**ASSIGNMENT**: Below are the records; copy every line in them that holds the string "down".

**INFORMATION**:
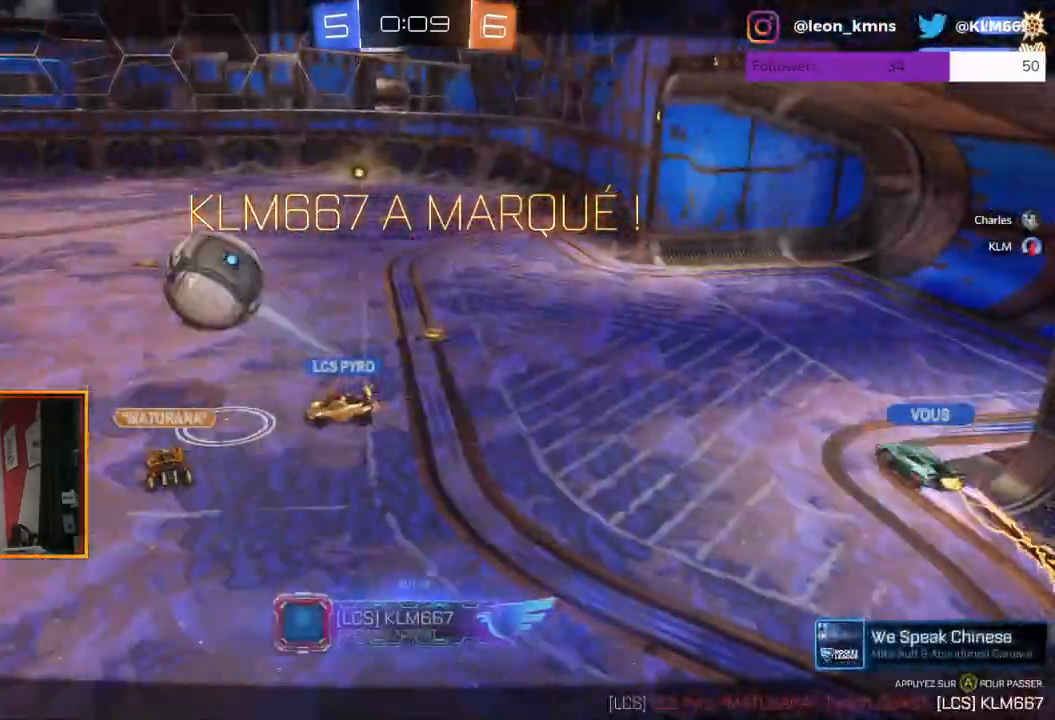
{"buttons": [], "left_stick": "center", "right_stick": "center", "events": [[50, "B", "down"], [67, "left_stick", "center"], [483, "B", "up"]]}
...
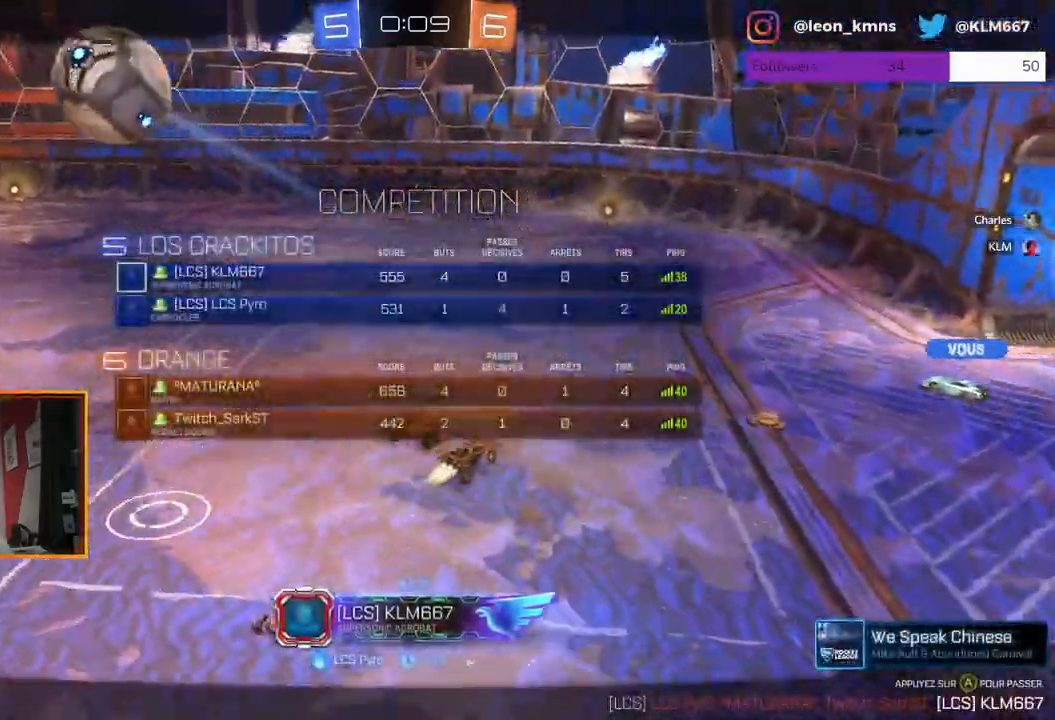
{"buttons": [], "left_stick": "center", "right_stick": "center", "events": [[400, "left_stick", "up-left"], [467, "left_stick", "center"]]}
* * *
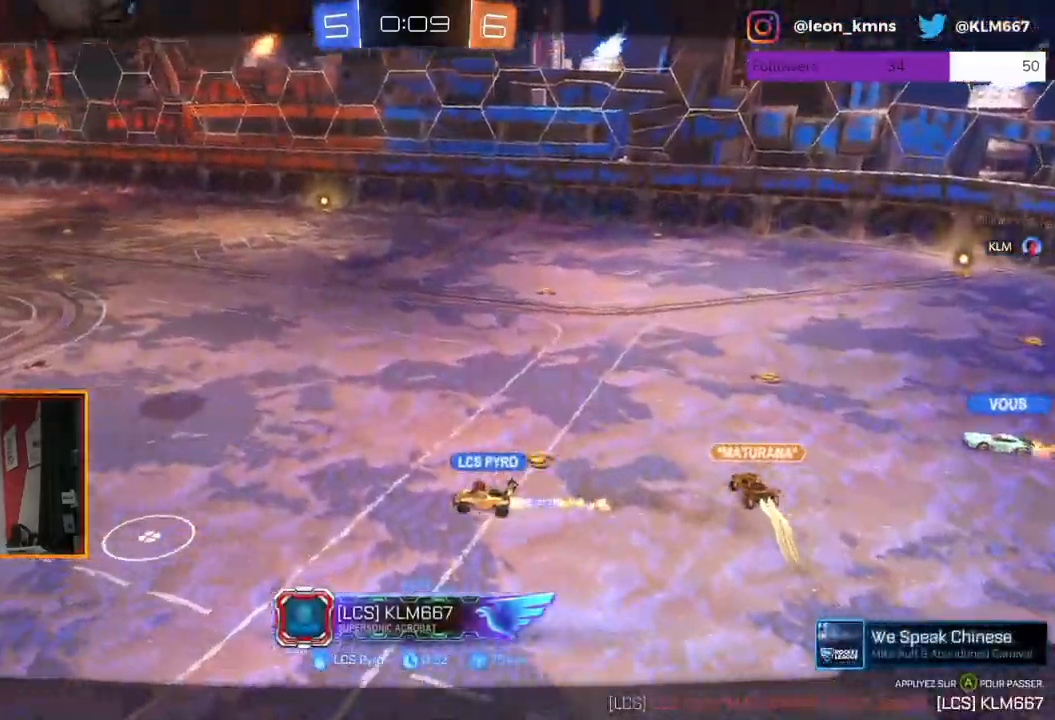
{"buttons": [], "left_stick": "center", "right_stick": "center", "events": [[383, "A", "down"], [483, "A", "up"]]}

**ANSWER SECTION**:
{"buttons": [], "left_stick": "center", "right_stick": "center", "events": [[50, "B", "down"], [67, "left_stick", "center"], [483, "B", "up"]]}
{"buttons": [], "left_stick": "center", "right_stick": "center", "events": [[383, "A", "down"], [483, "A", "up"]]}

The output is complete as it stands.